● Aim of the exercise: The lines to reproduce from the material below are those from the one containing "0 Add four rect" through the one containing "X123537500Y-151765000D03*", both included; write them out exactly and add nothing.
--- Records shown Enclosed Below ---
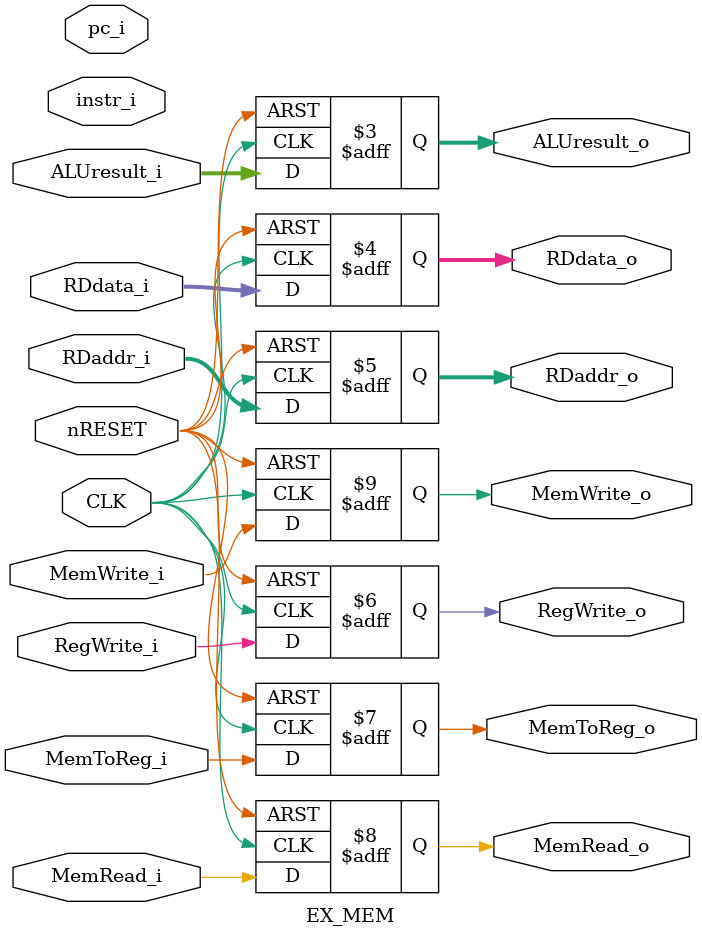
<source format=v>
module EX_MEM(
	input wire 			CLK,			// <- external
	input wire 			nRESET,			// <- external
	input wire [31:0] 	pc_i,			// <- ID_EX
	input wire [31:0] 	instr_i,		// <- ID_EX
	input wire [31:0] 	ALUresult_i,	// <- ALU
	input wire [31:0] 	RDdata_i,		// <- Mux_fwd1
	input wire [ 4:0] 	RDaddr_i,		// <- ID_EX
	input wire 			RegWrite_i,		// <- ID_EX
	input wire 			MemToReg_i,		// <- ID_EX
	input wire 			MemRead_i,		// <- ID_EX
	input wire 			MemWrite_i,		// <- ID_EX
	output reg [31:0] 	ALUresult_o,	// -> MEM_WB, DATA_MEM, Mux_fwd0, Mux_fwd1
	output reg [31:0] 	RDdata_o, 		// -> DATA_MEM
	output reg [ 4:0]	RDaddr_o,		// -> MEM_WB
	output reg 			RegWrite_o,		// -> MEM_WB
	output reg 			MemToReg_o,		// -> MEM_WB
	output reg 			MemRead_o,		// -> MEM_WB
	output reg 			MemWrite_o		// -> MEM_WB
	);

	always @(posedge CLK or negedge nRESET)
	begin
		if(~nRESET)
		begin
			ALUresult_o 	<= 32'b0;
			RDdata_o 		<= 32'b0;
			RDaddr_o		<= 5'b0;
			RegWrite_o 		<= 1'b0;
			MemToReg_o 		<= 1'b0;
			MemRead_o 		<= 1'b0;
			MemWrite_o 		<= 1'b0;
			
		end
		else
		begin
			ALUresult_o 	<= ALUresult_i;
			RDdata_o 		<= RDdata_i;
			RDaddr_o 		<= RDaddr_i;
			RegWrite_o 		<= RegWrite_i;
			MemToReg_o 		<= MemToReg_i;
			MemRead_o 		<= MemRead_i;
			MemWrite_o 		<= MemWrite_i;
		end
	end

endmodule
</source>
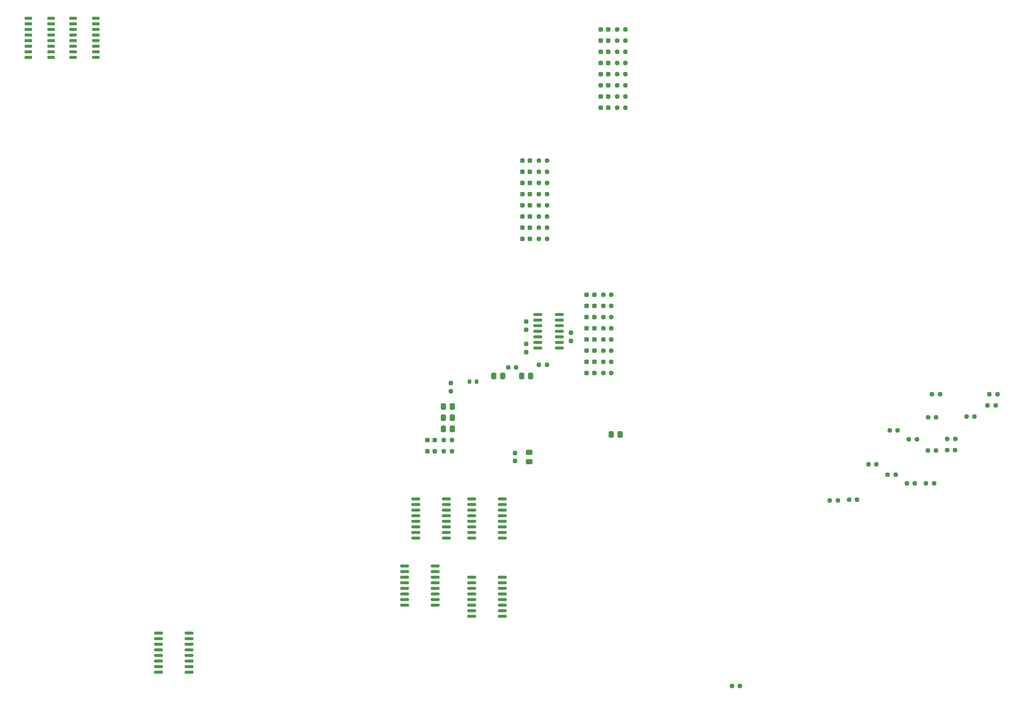
<source format=gbr>
%TF.GenerationSoftware,KiCad,Pcbnew,(6.0.4)*%
%TF.CreationDate,2022-04-27T21:45:15+02:00*%
%TF.ProjectId,z80,7a38302e-6b69-4636-9164-5f7063625858,rev?*%
%TF.SameCoordinates,Original*%
%TF.FileFunction,Paste,Top*%
%TF.FilePolarity,Positive*%
%FSLAX46Y46*%
G04 Gerber Fmt 4.6, Leading zero omitted, Abs format (unit mm)*
G04 Created by KiCad (PCBNEW (6.0.4)) date 2022-04-27 21:45:15*
%MOMM*%
%LPD*%
G01*
G04 APERTURE LIST*
G04 Aperture macros list*
%AMRoundRect*
0 Rectangle with rounded corners*
0 $1 Rounding radius*
0 $2 $3 $4 $5 $6 $7 $8 $9 X,Y pos of 4 corners*
0 Add a 4 corners polygon primitive as box body*
4,1,4,$2,$3,$4,$5,$6,$7,$8,$9,$2,$3,0*
0 Add four circle primitives for the rounded corners*
1,1,$1+$1,$2,$3*
1,1,$1+$1,$4,$5*
1,1,$1+$1,$6,$7*
1,1,$1+$1,$8,$9*
0 Add four rect primitives between the rounded corners*
20,1,$1+$1,$2,$3,$4,$5,0*
20,1,$1+$1,$4,$5,$6,$7,0*
20,1,$1+$1,$6,$7,$8,$9,0*
20,1,$1+$1,$8,$9,$2,$3,0*%
G04 Aperture macros list end*
%ADD10RoundRect,0.237500X0.237500X-0.250000X0.237500X0.250000X-0.237500X0.250000X-0.237500X-0.250000X0*%
%ADD11RoundRect,0.237500X-0.250000X-0.237500X0.250000X-0.237500X0.250000X0.237500X-0.250000X0.237500X0*%
%ADD12RoundRect,0.250000X0.337500X0.475000X-0.337500X0.475000X-0.337500X-0.475000X0.337500X-0.475000X0*%
%ADD13RoundRect,0.237500X0.287500X0.237500X-0.287500X0.237500X-0.287500X-0.237500X0.287500X-0.237500X0*%
%ADD14RoundRect,0.150000X-0.837500X-0.150000X0.837500X-0.150000X0.837500X0.150000X-0.837500X0.150000X0*%
%ADD15RoundRect,0.237500X0.250000X0.237500X-0.250000X0.237500X-0.250000X-0.237500X0.250000X-0.237500X0*%
%ADD16RoundRect,0.237500X-0.237500X0.250000X-0.237500X-0.250000X0.237500X-0.250000X0.237500X0.250000X0*%
%ADD17RoundRect,0.250000X-0.337500X-0.475000X0.337500X-0.475000X0.337500X0.475000X-0.337500X0.475000X0*%
%ADD18RoundRect,0.200000X0.200000X0.275000X-0.200000X0.275000X-0.200000X-0.275000X0.200000X-0.275000X0*%
%ADD19RoundRect,0.237500X-0.287500X-0.237500X0.287500X-0.237500X0.287500X0.237500X-0.287500X0.237500X0*%
%ADD20RoundRect,0.150000X-0.725000X-0.150000X0.725000X-0.150000X0.725000X0.150000X-0.725000X0.150000X0*%
%ADD21RoundRect,0.250000X-0.475000X0.337500X-0.475000X-0.337500X0.475000X-0.337500X0.475000X0.337500X0*%
%ADD22RoundRect,0.150000X-0.825000X-0.150000X0.825000X-0.150000X0.825000X0.150000X-0.825000X0.150000X0*%
G04 APERTURE END LIST*
D10*
%TO.C,R7*%
X133985000Y-110767500D03*
X133985000Y-108942500D03*
%TD*%
D11*
%TO.C,R42*%
X242382500Y-116690000D03*
X244207500Y-116690000D03*
%TD*%
D12*
%TO.C,C7*%
X152167500Y-107315000D03*
X150092500Y-107315000D03*
%TD*%
D13*
%TO.C,D15*%
X169785000Y-36195000D03*
X168035000Y-36195000D03*
%TD*%
%TO.C,D23*%
X166610000Y-99060000D03*
X164860000Y-99060000D03*
%TD*%
D14*
%TO.C,U24*%
X123537500Y-150495000D03*
X123537500Y-151765000D03*
X123537500Y-153035000D03*
X123537500Y-154305000D03*
X123537500Y-155575000D03*
X123537500Y-156845000D03*
X123537500Y-158115000D03*
X123537500Y-159385000D03*
X130462500Y-159385000D03*
X130462500Y-158115000D03*
X130462500Y-156845000D03*
X130462500Y-155575000D03*
X130462500Y-154305000D03*
X130462500Y-153035000D03*
X130462500Y-151765000D03*
X130462500Y-150495000D03*
%TD*%
D13*
%TO.C,D21*%
X166610000Y-93980000D03*
X164860000Y-93980000D03*
%TD*%
%TO.C,D5*%
X152005000Y-71120000D03*
X150255000Y-71120000D03*
%TD*%
D15*
%TO.C,R32*%
X170457500Y-99060000D03*
X168632500Y-99060000D03*
%TD*%
%TO.C,R14*%
X155852500Y-71120000D03*
X154027500Y-71120000D03*
%TD*%
D11*
%TO.C,R9*%
X132437500Y-121920000D03*
X134262500Y-121920000D03*
%TD*%
%TO.C,R49*%
X246732500Y-121630000D03*
X248557500Y-121630000D03*
%TD*%
D13*
%TO.C,D20*%
X166610000Y-91440000D03*
X164860000Y-91440000D03*
%TD*%
D16*
%TO.C,R5*%
X161290000Y-97512500D03*
X161290000Y-99337500D03*
%TD*%
D15*
%TO.C,R23*%
X173632500Y-38735000D03*
X171807500Y-38735000D03*
%TD*%
D13*
%TO.C,D19*%
X166610000Y-88900000D03*
X164860000Y-88900000D03*
%TD*%
D15*
%TO.C,R19*%
X155852500Y-58420000D03*
X154027500Y-58420000D03*
%TD*%
D13*
%TO.C,D16*%
X169785000Y-33655000D03*
X168035000Y-33655000D03*
%TD*%
%TO.C,D6*%
X152005000Y-68580000D03*
X150255000Y-68580000D03*
%TD*%
D14*
%TO.C,U14*%
X126077500Y-135255000D03*
X126077500Y-136525000D03*
X126077500Y-137795000D03*
X126077500Y-139065000D03*
X126077500Y-140335000D03*
X126077500Y-141605000D03*
X126077500Y-142875000D03*
X126077500Y-144145000D03*
X133002500Y-144145000D03*
X133002500Y-142875000D03*
X133002500Y-141605000D03*
X133002500Y-140335000D03*
X133002500Y-139065000D03*
X133002500Y-137795000D03*
X133002500Y-136525000D03*
X133002500Y-135255000D03*
%TD*%
%TO.C,U15*%
X138777500Y-135255000D03*
X138777500Y-136525000D03*
X138777500Y-137795000D03*
X138777500Y-139065000D03*
X138777500Y-140335000D03*
X138777500Y-141605000D03*
X138777500Y-142875000D03*
X138777500Y-144145000D03*
X145702500Y-144145000D03*
X145702500Y-142875000D03*
X145702500Y-141605000D03*
X145702500Y-140335000D03*
X145702500Y-139065000D03*
X145702500Y-137795000D03*
X145702500Y-136525000D03*
X145702500Y-135255000D03*
%TD*%
D13*
%TO.C,D8*%
X152005000Y-63500000D03*
X150255000Y-63500000D03*
%TD*%
D11*
%TO.C,R44*%
X251082500Y-116530000D03*
X252907500Y-116530000D03*
%TD*%
D13*
%TO.C,D22*%
X166610000Y-96520000D03*
X164860000Y-96520000D03*
%TD*%
D11*
%TO.C,R11*%
X255892500Y-114020000D03*
X257717500Y-114020000D03*
%TD*%
%TO.C,R38*%
X224402500Y-135420000D03*
X226227500Y-135420000D03*
%TD*%
D12*
%TO.C,C5*%
X134387500Y-116840000D03*
X132312500Y-116840000D03*
%TD*%
D15*
%TO.C,R26*%
X173632500Y-31115000D03*
X171807500Y-31115000D03*
%TD*%
D13*
%TO.C,D9*%
X152005000Y-60960000D03*
X150255000Y-60960000D03*
%TD*%
D11*
%TO.C,R40*%
X237532500Y-131750000D03*
X239357500Y-131750000D03*
%TD*%
D15*
%TO.C,R33*%
X170457500Y-101600000D03*
X168632500Y-101600000D03*
%TD*%
%TO.C,R10*%
X134262500Y-124460000D03*
X132437500Y-124460000D03*
%TD*%
D14*
%TO.C,U25*%
X138777500Y-153035000D03*
X138777500Y-154305000D03*
X138777500Y-155575000D03*
X138777500Y-156845000D03*
X138777500Y-158115000D03*
X138777500Y-159385000D03*
X138777500Y-160655000D03*
X138777500Y-161925000D03*
X145702500Y-161925000D03*
X145702500Y-160655000D03*
X145702500Y-159385000D03*
X145702500Y-158115000D03*
X145702500Y-156845000D03*
X145702500Y-155575000D03*
X145702500Y-154305000D03*
X145702500Y-153035000D03*
%TD*%
D13*
%TO.C,D18*%
X169785000Y-28575000D03*
X168035000Y-28575000D03*
%TD*%
D15*
%TO.C,R15*%
X155852500Y-68580000D03*
X154027500Y-68580000D03*
%TD*%
D13*
%TO.C,D26*%
X166610000Y-106680000D03*
X164860000Y-106680000D03*
%TD*%
D15*
%TO.C,R31*%
X170457500Y-96520000D03*
X168632500Y-96520000D03*
%TD*%
D17*
%TO.C,C4*%
X132312500Y-119380000D03*
X134387500Y-119380000D03*
%TD*%
D18*
%TO.C,R6*%
X139890000Y-108585000D03*
X138240000Y-108585000D03*
%TD*%
D11*
%TO.C,R37*%
X256312500Y-111510000D03*
X258137500Y-111510000D03*
%TD*%
D10*
%TO.C,R4*%
X151130000Y-101877500D03*
X151130000Y-100052500D03*
%TD*%
D19*
%TO.C,D1*%
X128665000Y-121920000D03*
X130415000Y-121920000D03*
%TD*%
D15*
%TO.C,R12*%
X155852500Y-76200000D03*
X154027500Y-76200000D03*
%TD*%
D11*
%TO.C,R46*%
X233642500Y-119700000D03*
X235467500Y-119700000D03*
%TD*%
D15*
%TO.C,R18*%
X155852500Y-60960000D03*
X154027500Y-60960000D03*
%TD*%
D11*
%TO.C,R51*%
X246692500Y-124140000D03*
X248517500Y-124140000D03*
%TD*%
D15*
%TO.C,R16*%
X155852500Y-66040000D03*
X154027500Y-66040000D03*
%TD*%
D13*
%TO.C,D11*%
X169785000Y-46355000D03*
X168035000Y-46355000D03*
%TD*%
D15*
%TO.C,R21*%
X173632500Y-43815000D03*
X171807500Y-43815000D03*
%TD*%
D16*
%TO.C,R1*%
X148590000Y-124817500D03*
X148590000Y-126642500D03*
%TD*%
D14*
%TO.C,U20*%
X67657500Y-165735000D03*
X67657500Y-167005000D03*
X67657500Y-168275000D03*
X67657500Y-169545000D03*
X67657500Y-170815000D03*
X67657500Y-172085000D03*
X67657500Y-173355000D03*
X67657500Y-174625000D03*
X74582500Y-174625000D03*
X74582500Y-173355000D03*
X74582500Y-172085000D03*
X74582500Y-170815000D03*
X74582500Y-169545000D03*
X74582500Y-168275000D03*
X74582500Y-167005000D03*
X74582500Y-165735000D03*
%TD*%
D15*
%TO.C,R28*%
X170457500Y-88900000D03*
X168632500Y-88900000D03*
%TD*%
%TO.C,R34*%
X170457500Y-104140000D03*
X168632500Y-104140000D03*
%TD*%
D13*
%TO.C,D10*%
X152005000Y-58420000D03*
X150255000Y-58420000D03*
%TD*%
D15*
%TO.C,R20*%
X173632500Y-46355000D03*
X171807500Y-46355000D03*
%TD*%
D13*
%TO.C,D25*%
X166610000Y-104140000D03*
X164860000Y-104140000D03*
%TD*%
D15*
%TO.C,R24*%
X173632500Y-36195000D03*
X171807500Y-36195000D03*
%TD*%
D13*
%TO.C,D14*%
X169785000Y-38735000D03*
X168035000Y-38735000D03*
%TD*%
%TO.C,D13*%
X169785000Y-41275000D03*
X168035000Y-41275000D03*
%TD*%
D19*
%TO.C,D2*%
X128665000Y-124460000D03*
X130415000Y-124460000D03*
%TD*%
D12*
%TO.C,C2*%
X172487500Y-120650000D03*
X170412500Y-120650000D03*
%TD*%
D11*
%TO.C,R41*%
X220052500Y-135580000D03*
X221877500Y-135580000D03*
%TD*%
D15*
%TO.C,R13*%
X155852500Y-73660000D03*
X154027500Y-73660000D03*
%TD*%
D11*
%TO.C,R2*%
X154027500Y-104775000D03*
X155852500Y-104775000D03*
%TD*%
%TO.C,R8*%
X147042500Y-105410000D03*
X148867500Y-105410000D03*
%TD*%
D13*
%TO.C,D4*%
X152005000Y-73660000D03*
X150255000Y-73660000D03*
%TD*%
D11*
%TO.C,R50*%
X242342500Y-124220000D03*
X244167500Y-124220000D03*
%TD*%
D15*
%TO.C,R22*%
X173632500Y-41275000D03*
X171807500Y-41275000D03*
%TD*%
%TO.C,R27*%
X173632500Y-28575000D03*
X171807500Y-28575000D03*
%TD*%
%TO.C,R17*%
X155852500Y-63500000D03*
X154027500Y-63500000D03*
%TD*%
%TO.C,R35*%
X170457500Y-106680000D03*
X168632500Y-106680000D03*
%TD*%
D12*
%TO.C,C3*%
X145817500Y-107315000D03*
X143742500Y-107315000D03*
%TD*%
D20*
%TO.C,U3*%
X48225000Y-26035000D03*
X48225000Y-27305000D03*
X48225000Y-28575000D03*
X48225000Y-29845000D03*
X48225000Y-31115000D03*
X48225000Y-32385000D03*
X48225000Y-33655000D03*
X48225000Y-34925000D03*
X53375000Y-34925000D03*
X53375000Y-33655000D03*
X53375000Y-32385000D03*
X53375000Y-31115000D03*
X53375000Y-29845000D03*
X53375000Y-28575000D03*
X53375000Y-27305000D03*
X53375000Y-26035000D03*
%TD*%
D15*
%TO.C,R29*%
X170457500Y-91440000D03*
X168632500Y-91440000D03*
%TD*%
D11*
%TO.C,R39*%
X241882500Y-131750000D03*
X243707500Y-131750000D03*
%TD*%
D12*
%TO.C,C1*%
X134387500Y-114300000D03*
X132312500Y-114300000D03*
%TD*%
D11*
%TO.C,R43*%
X228832500Y-127390000D03*
X230657500Y-127390000D03*
%TD*%
D13*
%TO.C,D17*%
X169785000Y-31115000D03*
X168035000Y-31115000D03*
%TD*%
D11*
%TO.C,R45*%
X233182500Y-129740000D03*
X235007500Y-129740000D03*
%TD*%
D13*
%TO.C,D7*%
X152005000Y-66040000D03*
X150255000Y-66040000D03*
%TD*%
D11*
%TO.C,R48*%
X243262500Y-111510000D03*
X245087500Y-111510000D03*
%TD*%
D21*
%TO.C,C6*%
X151765000Y-124692500D03*
X151765000Y-126767500D03*
%TD*%
D15*
%TO.C,R25*%
X173632500Y-33655000D03*
X171807500Y-33655000D03*
%TD*%
D20*
%TO.C,U2*%
X38065000Y-26035000D03*
X38065000Y-27305000D03*
X38065000Y-28575000D03*
X38065000Y-29845000D03*
X38065000Y-31115000D03*
X38065000Y-32385000D03*
X38065000Y-33655000D03*
X38065000Y-34925000D03*
X43215000Y-34925000D03*
X43215000Y-33655000D03*
X43215000Y-32385000D03*
X43215000Y-31115000D03*
X43215000Y-29845000D03*
X43215000Y-28575000D03*
X43215000Y-27305000D03*
X43215000Y-26035000D03*
%TD*%
D13*
%TO.C,D12*%
X169785000Y-43815000D03*
X168035000Y-43815000D03*
%TD*%
D11*
%TO.C,R47*%
X237992500Y-121710000D03*
X239817500Y-121710000D03*
%TD*%
D22*
%TO.C,U1*%
X153735000Y-93345000D03*
X153735000Y-94615000D03*
X153735000Y-95885000D03*
X153735000Y-97155000D03*
X153735000Y-98425000D03*
X153735000Y-99695000D03*
X153735000Y-100965000D03*
X158685000Y-100965000D03*
X158685000Y-99695000D03*
X158685000Y-98425000D03*
X158685000Y-97155000D03*
X158685000Y-95885000D03*
X158685000Y-94615000D03*
X158685000Y-93345000D03*
%TD*%
D15*
%TO.C,R30*%
X170457500Y-93980000D03*
X168632500Y-93980000D03*
%TD*%
D13*
%TO.C,D3*%
X152005000Y-76200000D03*
X150255000Y-76200000D03*
%TD*%
%TO.C,D24*%
X166610000Y-101600000D03*
X164860000Y-101600000D03*
%TD*%
D10*
%TO.C,R3*%
X151130000Y-96797500D03*
X151130000Y-94972500D03*
%TD*%
D11*
%TO.C,R36*%
X197842500Y-177800000D03*
X199667500Y-177800000D03*
%TD*%
M02*

</source>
--- End of Enclosed Records shown ---
● Result below:
0 Add four rect primitives between the rounded corners*
20,1,$1+$1,$2,$3,$4,$5,0*
20,1,$1+$1,$4,$5,$6,$7,0*
20,1,$1+$1,$6,$7,$8,$9,0*
20,1,$1+$1,$8,$9,$2,$3,0*%
G04 Aperture macros list end*
%ADD10RoundRect,0.237500X0.237500X-0.250000X0.237500X0.250000X-0.237500X0.250000X-0.237500X-0.250000X0*%
%ADD11RoundRect,0.237500X-0.250000X-0.237500X0.250000X-0.237500X0.250000X0.237500X-0.250000X0.237500X0*%
%ADD12RoundRect,0.250000X0.337500X0.475000X-0.337500X0.475000X-0.337500X-0.475000X0.337500X-0.475000X0*%
%ADD13RoundRect,0.237500X0.287500X0.237500X-0.287500X0.237500X-0.287500X-0.237500X0.287500X-0.237500X0*%
%ADD14RoundRect,0.150000X-0.837500X-0.150000X0.837500X-0.150000X0.837500X0.150000X-0.837500X0.150000X0*%
%ADD15RoundRect,0.237500X0.250000X0.237500X-0.250000X0.237500X-0.250000X-0.237500X0.250000X-0.237500X0*%
%ADD16RoundRect,0.237500X-0.237500X0.250000X-0.237500X-0.250000X0.237500X-0.250000X0.237500X0.250000X0*%
%ADD17RoundRect,0.250000X-0.337500X-0.475000X0.337500X-0.475000X0.337500X0.475000X-0.337500X0.475000X0*%
%ADD18RoundRect,0.200000X0.200000X0.275000X-0.200000X0.275000X-0.200000X-0.275000X0.200000X-0.275000X0*%
%ADD19RoundRect,0.237500X-0.287500X-0.237500X0.287500X-0.237500X0.287500X0.237500X-0.287500X0.237500X0*%
%ADD20RoundRect,0.150000X-0.725000X-0.150000X0.725000X-0.150000X0.725000X0.150000X-0.725000X0.150000X0*%
%ADD21RoundRect,0.250000X-0.475000X0.337500X-0.475000X-0.337500X0.475000X-0.337500X0.475000X0.337500X0*%
%ADD22RoundRect,0.150000X-0.825000X-0.150000X0.825000X-0.150000X0.825000X0.150000X-0.825000X0.150000X0*%
G04 APERTURE END LIST*
D10*
%TO.C,R7*%
X133985000Y-110767500D03*
X133985000Y-108942500D03*
%TD*%
D11*
%TO.C,R42*%
X242382500Y-116690000D03*
X244207500Y-116690000D03*
%TD*%
D12*
%TO.C,C7*%
X152167500Y-107315000D03*
X150092500Y-107315000D03*
%TD*%
D13*
%TO.C,D15*%
X169785000Y-36195000D03*
X168035000Y-36195000D03*
%TD*%
%TO.C,D23*%
X166610000Y-99060000D03*
X164860000Y-99060000D03*
%TD*%
D14*
%TO.C,U24*%
X123537500Y-150495000D03*
X123537500Y-151765000D03*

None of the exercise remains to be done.